Lampsaque a écrit :
D'autant plus étonnant que l'allemand "deutsch" a donné "teutonicus".
Karolvs a écrit :
Pour désigner la langue ou les gens ?
Lampsaque a écrit :
Eh bien, les gens je suis sûr, sous forme adjectivale et nominale, et la langue ça paraît évident.
Les gens :
- Sacrum Romanum Imperium Nationis Teutonicae = Heiliges Römisches Reich Deutscher Nation = Saint-Empire Romain Germanique.
D'accord, mais il y a eu a eu glissement de sens, "Nationis Teutonicae" et "Deutscher Nation" ayant selon moi le sens originel de "nation de langue allemande" (sinon quoi d'autre ?). "Teuto-" et "deutsch" sont le même mot, issu de "thiudisk", adjectif se rapportant à la
langue que parlait le peuple du royaume franc de Germanie ("thiu"=peuple). Ce mot (et ses équivalents dérivés "teotisca, teutisca lingua, tiche, tudesque, tedesca...) permettait de distinguer quand besoin en était, la langue "populaire" de ce royaume, de la langue savante, ou d'autres langues pratiquées ailleurs. Par exemple chez Nithard dans sa relation des serments de Strasbourg : "
...Lodhovicus romana, Karolus vero teudisca lingua...).

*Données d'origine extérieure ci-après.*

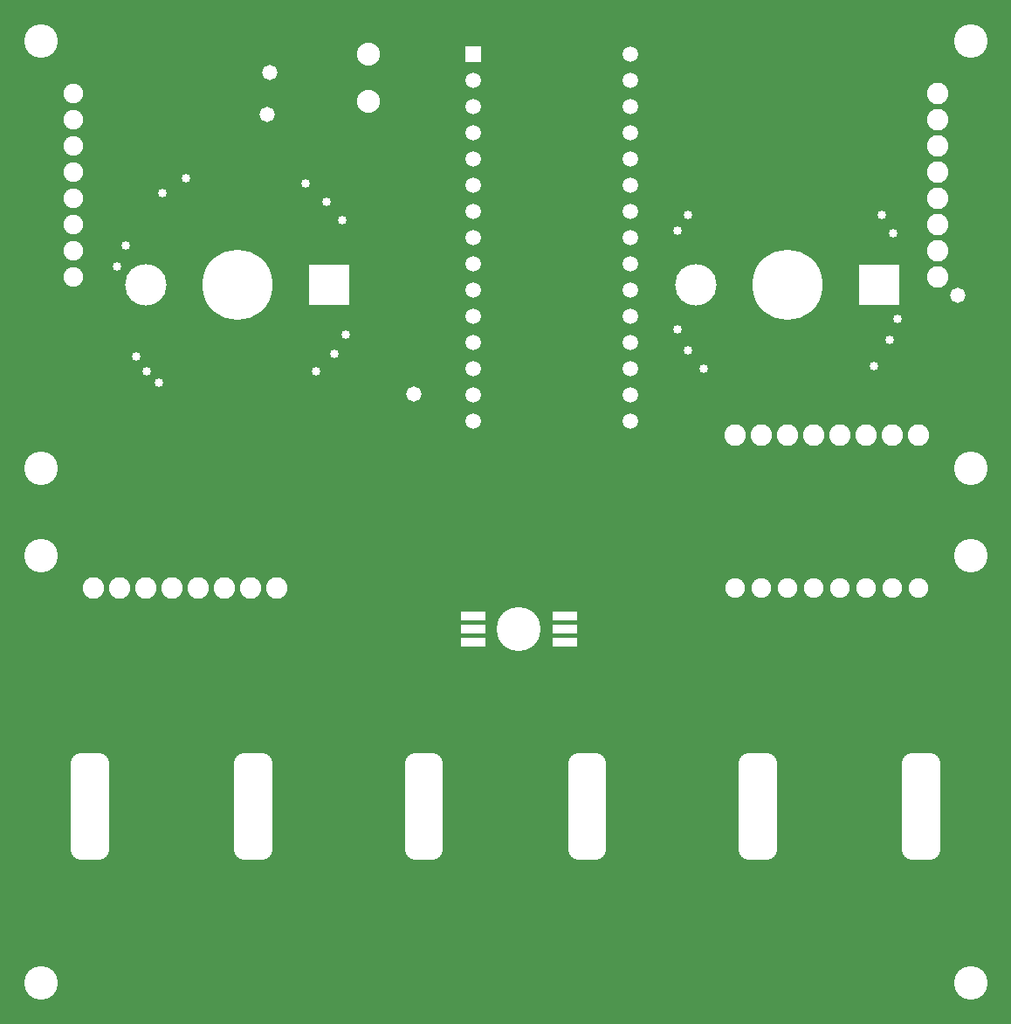
<source format=gbr>
G04 EAGLE Gerber RS-274X export*
G75*
%MOMM*%
%FSLAX34Y34*%
%LPD*%
%INSoldermask Bottom*%
%IPNEG*%
%AMOC8*
5,1,8,0,0,1.08239X$1,22.5*%
G01*
%ADD10C,3.251200*%
%ADD11C,0.853200*%
%ADD12R,1.511200X1.511200*%
%ADD13C,1.511200*%
%ADD14C,2.235200*%
%ADD15C,2.082800*%
%ADD16C,1.908300*%
%ADD17C,4.013200*%
%ADD18R,4.013200X4.013200*%
%ADD19C,6.807200*%
%ADD20C,2.743200*%
%ADD21C,1.962694*%
%ADD22R,2.489200X0.812800*%
%ADD23C,4.267200*%
%ADD24C,1.478200*%


D10*
X38100Y951230D03*
X38100Y537210D03*
X939800Y537210D03*
X939800Y951230D03*
X38100Y38354D03*
X38100Y452374D03*
X939800Y452374D03*
X939800Y38354D03*
D11*
X130810Y645160D03*
X140970Y631190D03*
X152400Y619760D03*
X304800Y631190D03*
X322580Y647700D03*
X334010Y666750D03*
X294640Y812800D03*
X314960Y795020D03*
X330200Y777240D03*
X156210Y803910D03*
X179070Y817880D03*
X111760Y732790D03*
X120650Y753110D03*
X655320Y767080D03*
X665480Y782320D03*
X655320Y671830D03*
X665480Y651510D03*
X680720Y633730D03*
X845820Y636270D03*
X861060Y661670D03*
X868680Y681990D03*
X853440Y782320D03*
X864870Y764540D03*
D12*
X457200Y938530D03*
D13*
X457200Y913130D03*
X457200Y887730D03*
X457200Y862330D03*
X457200Y836930D03*
X457200Y811530D03*
X457200Y786130D03*
X457200Y760730D03*
X457200Y735330D03*
X457200Y709930D03*
X457200Y684530D03*
X457200Y659130D03*
X457200Y633730D03*
X457200Y608330D03*
X457200Y582930D03*
X609600Y582930D03*
X609600Y608330D03*
X609600Y633730D03*
X609600Y659130D03*
X609600Y684530D03*
X609600Y709930D03*
X609600Y735330D03*
X609600Y760730D03*
X609600Y786130D03*
X609600Y811530D03*
X609600Y836930D03*
X609600Y862330D03*
X609600Y887730D03*
X609600Y913130D03*
X609600Y938530D03*
D14*
X355600Y938530D03*
X355600Y892810D03*
D15*
X908050Y900430D03*
X908050Y875030D03*
X908050Y849630D03*
X908050Y824230D03*
X908050Y798830D03*
X908050Y773430D03*
X908050Y748030D03*
X908050Y722630D03*
X889000Y568960D03*
X863600Y568960D03*
X838200Y568960D03*
X812800Y568960D03*
X787400Y568960D03*
X762000Y568960D03*
X736600Y568960D03*
X711200Y568960D03*
D16*
X69850Y900430D03*
X69850Y875030D03*
X69850Y849630D03*
X69850Y824230D03*
X69850Y798830D03*
X69850Y773430D03*
X69850Y748030D03*
X69850Y722630D03*
D17*
X139700Y715010D03*
D18*
X317500Y715010D03*
D19*
X228600Y715010D03*
D20*
X139700Y715010D03*
X317500Y715010D03*
D17*
X673100Y715010D03*
D18*
X850900Y715010D03*
D19*
X762000Y715010D03*
D20*
X673100Y715010D03*
X850900Y715010D03*
D16*
X889000Y420624D03*
X863600Y420624D03*
X838200Y420624D03*
X812800Y420624D03*
X787400Y420624D03*
X762000Y420624D03*
X736600Y420624D03*
X711200Y420624D03*
D15*
X88900Y420624D03*
X114300Y420624D03*
X139700Y420624D03*
X165100Y420624D03*
X190500Y420624D03*
X215900Y420624D03*
X241300Y420624D03*
X266700Y420624D03*
D21*
X417993Y251807D02*
X417993Y167801D01*
X400587Y167801D01*
X400587Y251807D01*
X417993Y251807D01*
X417993Y186447D02*
X400587Y186447D01*
X400587Y205093D02*
X417993Y205093D01*
X417993Y223739D02*
X400587Y223739D01*
X400587Y242385D02*
X417993Y242385D01*
X576313Y251807D02*
X576313Y167801D01*
X558907Y167801D01*
X558907Y251807D01*
X576313Y251807D01*
X576313Y186447D02*
X558907Y186447D01*
X558907Y205093D02*
X576313Y205093D01*
X576313Y223739D02*
X558907Y223739D01*
X558907Y242385D02*
X576313Y242385D01*
X94143Y251807D02*
X94143Y167801D01*
X76737Y167801D01*
X76737Y251807D01*
X94143Y251807D01*
X94143Y186447D02*
X76737Y186447D01*
X76737Y205093D02*
X94143Y205093D01*
X94143Y223739D02*
X76737Y223739D01*
X76737Y242385D02*
X94143Y242385D01*
X252463Y251807D02*
X252463Y167801D01*
X235057Y167801D01*
X235057Y251807D01*
X252463Y251807D01*
X252463Y186447D02*
X235057Y186447D01*
X235057Y205093D02*
X252463Y205093D01*
X252463Y223739D02*
X235057Y223739D01*
X235057Y242385D02*
X252463Y242385D01*
X741843Y251807D02*
X741843Y167801D01*
X724437Y167801D01*
X724437Y251807D01*
X741843Y251807D01*
X741843Y186447D02*
X724437Y186447D01*
X724437Y205093D02*
X741843Y205093D01*
X741843Y223739D02*
X724437Y223739D01*
X724437Y242385D02*
X741843Y242385D01*
X900163Y251807D02*
X900163Y167801D01*
X882757Y167801D01*
X882757Y251807D01*
X900163Y251807D01*
X900163Y186447D02*
X882757Y186447D01*
X882757Y205093D02*
X900163Y205093D01*
X900163Y223739D02*
X882757Y223739D01*
X882757Y242385D02*
X900163Y242385D01*
D22*
X457200Y368554D03*
X457200Y381254D03*
X457200Y393954D03*
X546100Y393954D03*
X546100Y381254D03*
X546100Y368554D03*
D23*
X501650Y381254D03*
D24*
X927100Y704850D03*
X400050Y608490D03*
X260350Y920750D03*
X257175Y879475D03*
M02*

</source>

C'est par glissement sémantique que le mot servant à désigner la langue est devenu le mot par lequel les chroniqueurs identifiaient les gens, leur nation, leur royaume, leur empire.
Ce qui me permet de vous rejoindre : "deutsch" et "teutonicus" désignaient les gens, certes, mais originellement en ce qu'ils se distinguaient des autres par leur langue (et non parce qu'ils vivaient dans une autre contrée, ou avaient des moeurs différentes, ou avaient une autre apparence physique...)
Une remarque accessoire : les Allemands traduisent "nationis teutonicae" en "deutscher Nation", ce qui est une traduction qui reste fidèle, avant comme après le glissement de sens.
Les Français, eux, ont traduit "nationis teutonicae" par un adjectif unique : "...germanique".
"...de la nation allemande" ou "...de la nation germanique" ne serait-il pas plus proche de "deutscher Nation" ? Quoique avec avec une subtile différence entre allemand et germanique, dont on pourrait faire l'exégèse...
Pour en revenir directement et plus précisément à la question initiale qui est celle de l’origine de la dénomination de "Francs" appliquée par les Arabes aux Croisés, on peut supposer que lesdits commentateurs arabes n'ayant a priori pas à livrer une savante étude sur les différentes composantes du corps expéditionnaire "multinational" qui marchait vers eux, ont trouvé commode de désigner leurs ennemis sous un mot global. Le nom "Francs" n'est de ce point de vue pas impertinent, car il correspond à une vieille réalité ancrée dans l'histoire et la géopolitique.
En l'an 1100, la partie de l'Occident chrétien d'où partent les Croisés est régie depuis 300 ans par des dynasties issues de souverains francs, et l'empire du franc Charlemagne était déjà nommé -ponctuellement- "Francia" dans tel ou tel scriptorium du temps de Charlemagne. Par la suite au fil du temps s'est opéré,, dans les annales et chroniques, un glissement de sens de "Francia" - ensemble du territoire soumis aux Francs au nord des Alpes (Regnum Francorum), à "Francia" - simple portion du même regnum. Ce glissement de sens est perceptible dès la formule de date des actes de Lothaire Ier. A partir de là, "Francia" désigne en Occident même, de plus en plus souvent la portion franque comprise entre Loire et Seine (l'ensemble des royaumes issus des Francs étant alors nommé "tota Francia" ou "universa Francia").
Quoi qu'il en soit, je ne vois pas un autre nom plus pertinent sous lequel les témoins musulmans de la Première Croisade auraient pu désigner les Croisés.
Et M. Zemour dans tout ça ?
S'il soutient que les "Francs" du temps des croisades étaient des "Français", il défendra peut-être en vertu de qa logique zemourienne de "télescopage temporel", la thèse selon laquelle M. Zemour lui-même est un Allemand puisque M. Zemour est Français, que les Français sont issus des Francs, et que les Francs étaient eux-mêmes des Germains (et de Germanie inférieure, à ce qu'il paraît…).